第34章 小獸(1 / 3)

第三十三章

童延真是個糟糕透頂的傾訴者。

深夜, 花園的觀景台。

他胳膊肘撐著膝蓋,上身朝前傾著,頭垂得似乎抬不起來。

半分鍾前, 聶錚直接問他:“發生了什麼事?”

他都跟著聶錚到這兒了, 答案卻依然是:“沒什麼,就是有點累。”

聶錚還真沒見過他把自己累成個霜打的茄子,童延平時也忙, 但再忙精神麵貌也是好的, 何至於像眼前一樣, 迷惘得眼神連焦點都找不到, 簡直一反常態。

接著,童延又一反常態開始絮絮叨叨, “你知道嗎?我家裏雖然不好,但我媽對我沒說的, 她賺了錢就給我吃好的、穿好的, 你可能都想不到, 我九歲之前不知道自家窮, 班上同學穿一兩百的鞋和衣服,她給我買三四百的。”

聶錚終於捕捉到一絲頭緒, 童延媽。

但眼下, 童延哪像是目的明確地向人訴苦,分明就是個滿載不堪負荷,兜不住往外漏水的罐子。

到底是什麼在一晚之間把童延背脊壓到直不起來?

聶錚怕太直接莽撞把這又脆又硬的罐子一下擊碎,隻好抽著言語間的空隙, 順著詞不達意的孩子問:“你剛才回家了?”

童延本就有些縮著的肩頓了下,簡單一個字作答,“欸。
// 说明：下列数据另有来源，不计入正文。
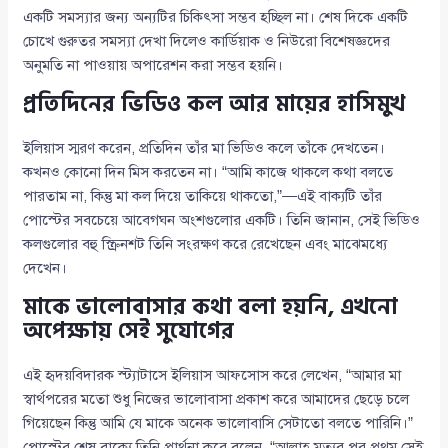
একটি সমস্যার জন্য অন্যটির চিকিৎসা সম্ভব হচ্ছিল না। শেষ দিকে একটি
চোখে গুরুতর সমস্যা দেখা দিলেও কার্ডিয়াক ও নিউরো বিশেষজ্ঞদের
অনুমতি না পাওয়ায় অপারেশন করা সম্ভব হয়নি।
প্রতিদিনের ভিডিও কল আর মায়ের হাসিমুখ
ইলিয়াস স্মরণ করেন, প্রতিদিন তাঁর মা ভিডিও কলে তাঁকে দেখতেন।
কখনও কোনো দিন মিস করতেন না। “আমি কাজে থাকলে কথা বলতে
পারতাম না, কিন্তু মা কল দিয়ে তাকিয়ে থাকতো,”—এই বাক্যটি তাঁর
পোস্টের সবচেয়ে আবেগঘন অংশগুলোর একটি। তিনি জানান, সেই ভিডিও
কলগুলোর বহু স্ক্রিনশট তিনি সংরক্ষণ করে রেখেছেন এবং মাঝেমধ্যে
দেখেন।
মাকে ভালোবাসার কথা বলা হয়নি, এখনো
অপেক্ষায় সেই সুযোগের
এই হৃদয়বিদারক স্ট্যাটাসে ইলিয়াস আফসোস করে লেখেন, “আমার মা
স্বার্থপরের মতো শুধু নিজের ভালোবাসা প্রকাশ করে আমাদের ছেড়ে চলে
গিয়েছেন কিন্তু আমি যে মাকে অনেক ভালোবাসি সেটাতো বলতে পারিনি।”
পোস্টের শেষ বাক্যে তিনি প্রার্থনা করে বলেন, “আল্লাহ্ মৃত্যুর পর প্রথম সেই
”又順勢抬起胳膊用手抹了把臉,而後接著絮叨,“……就是因為我沒爹,我媽不想讓我比其他孩子再差些什麼,才寧可自己辛苦些。一直到我十歲以後,她收入比不上以前,我才知道什麼是窮。”

“後來,老太太生病時,家裏沒積蓄,就是因為以前她把錢都花在了我身上。”

聶錚直接捕捉重點。童延的重點就是:他媽對他好,很好。

即使一直認為童女士教育方式不對,就連聶錚也承認,這位母親,在她有局限的眼界之內,算是極盡可能地疼孩子了。

正因為受過這份“極盡可能”,明知母親曾經的謀生方式成了自己前路上的絆腳石,童延連不對兩個字都不敢想,想了虧心,並且還執著地維護。

或許在旁人眼裏不可取,但這正是童延心裏幹淨的地方。

所以,今晚是出身問題再次爆炸,童延和他媽終於把這問題攤到明麵上了?難怪童延會這樣,一邊是來自外界的壓力,一邊是背離背景對母親的內疚,童延這是在被兩麵撕扯。

童女士說了什麼?

事情就不好辦,聶錚眉皺了起來,管天管地還能管人家母子倆私房話說什麼,童延肯告訴他就不會漫無目的地說這麼多。

此時,童延絮叨完就沒了聲息,人頹喪地弓著身子坐著,這麼跳脫鮮活的個性,這會兒背看起來居然有幾分佝僂。

就這一刻,聶錚突然覺得好像用肉眼都能看見男孩背負著的枷鎖,這可是在他麵前都敢跳腳大呼小叫的人。

聶錚不知道心裏是個什麼滋味,語言安慰效果有限,於是,他做了件自己平常不會做的事:身子朝前,抬氣胳膊,手掌落在男孩耷拉著的腦袋上,揉了揉。

同時,他看見童延抬起了頭。

童延看他一會兒,沒什麼神采的眼神越加不明所以,接著,慢吞吞抬起手臂摸摸自己的頭,“我頭發亂?”

聶錚:“……”隻能嗯一聲,收回胳膊,坐正身子,把眼光轉向庭院枝影婆娑的花草晾了幾秒鍾。

幾秒鍾後,才繼續看向童延,“你母親,很了不起。”

這話半是哄,半是寬慰,倒不全是假。童女士有疼孩子的那份心,就比他家上頭的兩位名門之後好太多了。

聽到這句話,童延雙眼有一閃而過的光彩,但倏忽間那光彩便熄滅下去,徒留死灰和更深沉地迷茫。

很快,聶錚聽見童延問:“我選現在這條路,是不是不該?”

聶錚心頭猛地一緊……

邏輯上真是沒有任何問題:做母親終於知道自己曾經的作為對孩子前途有多大影響,痛苦。當孩子的目睹這份痛苦,也開始懷疑自己的選擇不正確。

原來童延是為這個茫然:娛樂圈這條路是不是走錯了。

即使知道童延隻是一時迷失,聶錚也想給他掰扯清楚。這話要往深了掰真得傷人,於是,聶錚坐著沒動,問:“當時,你為什麼想進娛樂圈?”

童延也沒什麼遮掩,“以前誰都能看不起我們,要踩在他們頭上,我就必須做出點事,可讀書那條路我不通。”